Prof Djohermansyah, yang pernah menjabat Penjabat Gubernur Riau pada 2013–2014, menyebut bahwa akar masalahnya bukan pada lemahnya budaya, melainkan tidak tersambungnya nilai moral dengan perilaku pejabat.
“Orang Riau itu agamis dan beradat kuat. Ada tunjuk ajar Melayu, ada nilai agama yang kuat. Tapi dalam praktik kekuasaan, nilai-nilai itu tidak lagi jadi pedoman. Integritas berbasis adat dan agama itu yang dikesampingkan,” ujarnya.
“Jatah Reman”: Gaya Baru Pemerasan
Fenomena “jatah reman” yang terungkap dalam OTT kali ini, menurut Djohermansyah, merupakan bentuk pemerasan atau ekstorsi, bukan sekadar suap.
“Kalau saya cermati, ini bukan kasus suap biasa. Ini lebih ke pemerasan. Pengusaha yang dapat proyek diminta setoran. Ada tekanan, ada pemaksaan.
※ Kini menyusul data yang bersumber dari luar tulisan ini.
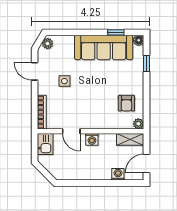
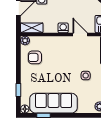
armchair: (126, 103) -> (35, 57), turned -90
Ini sama seperti kasus di Kementerian Ketenagakerjaan kemarin,” jelasnya.
Ia menilai praktik seperti ini merugikan publik karena berpotensi menurunkan kualitas pekerjaan. “Kalau kontraktor dipaksa setor, pasti spesifikasi proyek diturunkan. Akhirnya masyarakat yang rugi,” tambahnya.
Namun, Djohermansyah juga mengingatkan bahwa pengawasan pemerintah kini semakin ketat. “Hati-hati, sekarang banyak pengawasan. Tapi tetap saja, kalau sistemnya tidak diperbaiki, peluang penyimpangan masih terbuka,” tegasnya.
Perlu Reformasi Sistem Pilkada
Prof. Djohermansyah menilai solusi mendasar untuk memutus rantai korupsi kepala daerah adalah reformasi sistem Pilkada agar tidak lagi berbiaya tinggi.
“Saya tidak yakin kasus di Riau ini yang terakhir. Akan ada lagi jika akar masalahnya tidak diselesaikan. Perbaiki dulu sistem Pilkada kita. Kalau ongkosnya mahal, korupsi akan terus jadi jalan pintas, nilai adat dan agama kalah sama pragmagisme politik,” katanya.
Ia menutup dengan harapan agar KPK tetap bekerja serius tanpa pandang bulu.
“Semoga KPK makin kuat dan konsisten, tidak main-main. Karena hanya penegakan hukum yang tegas dan sistem politik yang sehat yang bisa menyelamatkan daerah dari korupsi,” pungkasnya.